- French theatrical release poster
- Directed by: Alexander Korda
- Written by: Lajos Bíró (story) George Grossmith, Jr. (story) Helen Gardom Robert Vansittart Arthur Wimperis (dialogue)
- Produced by: Alexander Korda (uncredited)
- Starring: Roland Young; George Grossmith, Jr.;
- Cinematography: Leslie Rowson
- Edited by: Harold Young
- Music by: Kurt Schröder
- Production company: London Films
- Distributed by: Ideal Films
- Release date: 1 October 1932 (London);
- Running time: 84 minutes
- Country: United Kingdom
- Language: English

= Wedding Rehearsal =

1932 British romantic comedy film

Wedding Rehearsal is a 1932 British romantic comedy film directed by Alexander Korda and starring Roland Young and George Grossmith, Jr.. It was written by Lajos Bíró, George Grossmith, Jr., Helen Gardom, Robert Vansittart and Arthur Wimperis. A grandmother forces her bachelor grandson to seek a wife.

==Plot==
"Reggie", the carefree Marquis of Buckminster, is happy to serve as best man at his friends' weddings, but loathes the idea of getting married himself. However, his grandmother, the Dowager Marchioness of Buckminster, is impatient for him to have children and gives him an ultimatum: find a wife or she will cut off his allowance. She gives him a list of half a dozen or so candidates she has handpicked. At the head of the list are the twin daughters of the Earl of Stokeshire, Lady Mary Rose and Lady Rose Mary. Observing his discomfort with interest is the Marchioness's secretary and companion, Miss Hutchinson).

Reggie had been seeing a beautiful married woman, Mrs. Dryden, but faced with poverty, he gives in. He flips a coin to decide between the twins, but finds (to his relief) that both already have beaus, "Bimbo" and "Tootles". However, the young ladies have been reluctant to approach their status-conscious father, as their sweethearts are commoners. Reggie comes up with the idea to save himself from marriage by getting all his grandmother's candidates engaged, starting with the twins. He helps the two couples by leaking the story of their engagements to the press, forcing the earl to (reluctantly) accept the situation. The guests spend the days leading up to the dual wedding at the earl's country estate, affording Reggie the opportunity to successfully play matchmaker for the rest of the women on his list.

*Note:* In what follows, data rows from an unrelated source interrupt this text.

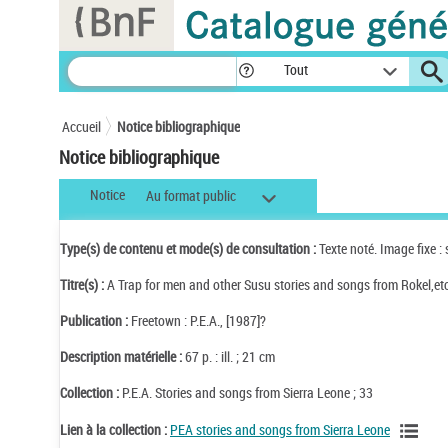
Panneau de gestion des cookies
Tout
Accueil
Notice bibliographique
Notice bibliographique
Notice
Au format public
Type(s) de contenu et mode(s) de consultation :
Texte noté. Image fixe :
Titre(s) :
A Trap for men and other Susu stories and songs from Rokel,etc...
Publication :
Freetown : P.E.A., [1987]?
Description matérielle :
67 p. : ill. ; 21 cm
Collection :
P.E.A. Stories and songs from Sierra Leone ; 33
Lien à la collection :
PEA stories and songs from Sierra Leone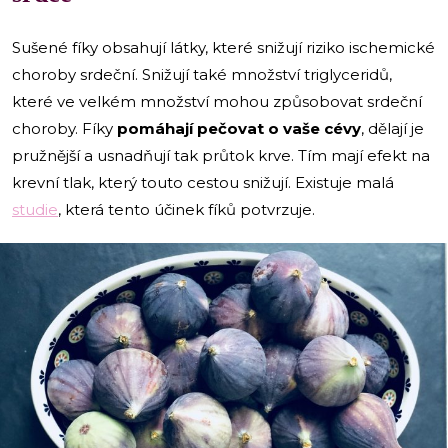
Sušené fíky obsahují látky, které snižují riziko ischemické
choroby srdeční. Snižují také množství triglyceridů,
které ve velkém množství mohou způsobovat srdeční
choroby. Fíky
pomáhají pečovat o vaše cévy
, dělají je
pružnější a usnadňují tak průtok krve. Tím mají efekt na
krevní tlak, který touto cestou snižují. Existuje malá
studie
, která tento účinek fíků potvrzuje.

One night, he finds Miss Hutchinson alone and crying; he guesses she is having romantic problems of her own and advises her to look her man straight in the eye and have it out. Later, she takes his advice, and confronts him. Reggie then discovers he is not so opposed to marriage after all. All is complete when the marchioness herself accepts the proposal of a longtime admirer, Major Harry Roxbury.

==Cast==
- Roland Young as Marquis of Buckminster
- George Grossmith, Jr. as Earl of Stokeshire
- John Loder as "Bimbo"
- Wendy Barrie as Lady Mary Rose
- Joan Gardner as Lady Rose Mary
- Merle Oberon as Miss Hutchinson
- Helen Maud Holt as Countess of Stokeshire
- Kate Cutler as Dowager Marchioness of Buckminster
- Maurice Evans as "Tootles"
- Morton Selten as Major Harry Roxbury
- Edmund Breon as Lord Fleet
- Laurence Hanray as News Editor
- Diana Napier as Mrs. Dryden

==Reception==
Michael Balcon, whose company financed the film, later wrote "The film was gay, frothy, sophisticated and good to look at, but in harsh box-office terms it was relatively unsuccessful." This led to Balcon not backing Korda's next film, The Private Life of Henry VIII.

Film Weekly wrote: "Satirical comedy poking fun at the English Society wedding. It doesn't quite come off, but George Grossmith is funny, Roland Young is witty, the girls are pretty, and the backgrounds are 'dressy.' Novel light entertainment."

Kine Weekly wrote: "Elegantly staged satirical society comedy with a light, airy story, which is made entertaining by clever characterisation and bright, resourceful direction. There is a slight tendency to run to length, but the by-play is amusing and is significant, and is enlivened by witty dialogue. ... The producer, Alexander Korda, has not quite succeeded in capturing the brilliance and smoothness of his Service for Ladies, there are times when the continuity is disjointed and the interest flags, but he has built up good character, takes full advantage of the experience and cleverness of his cast, and is a master of technique."

Picturegoer wrote: "This picture represents a polished piece of society satire and an example of good pictorial technique. The main faults are that the satire does not always hit the mark and some situations are rather too drawn out. Characterisation is good, with Roland Young at ease as an eligible bachelor, the Marquis of Buckminster, whose grandmother is trying to force him into marriage. The grandmother is played by Kate Cutler, and an excellent performance she gives."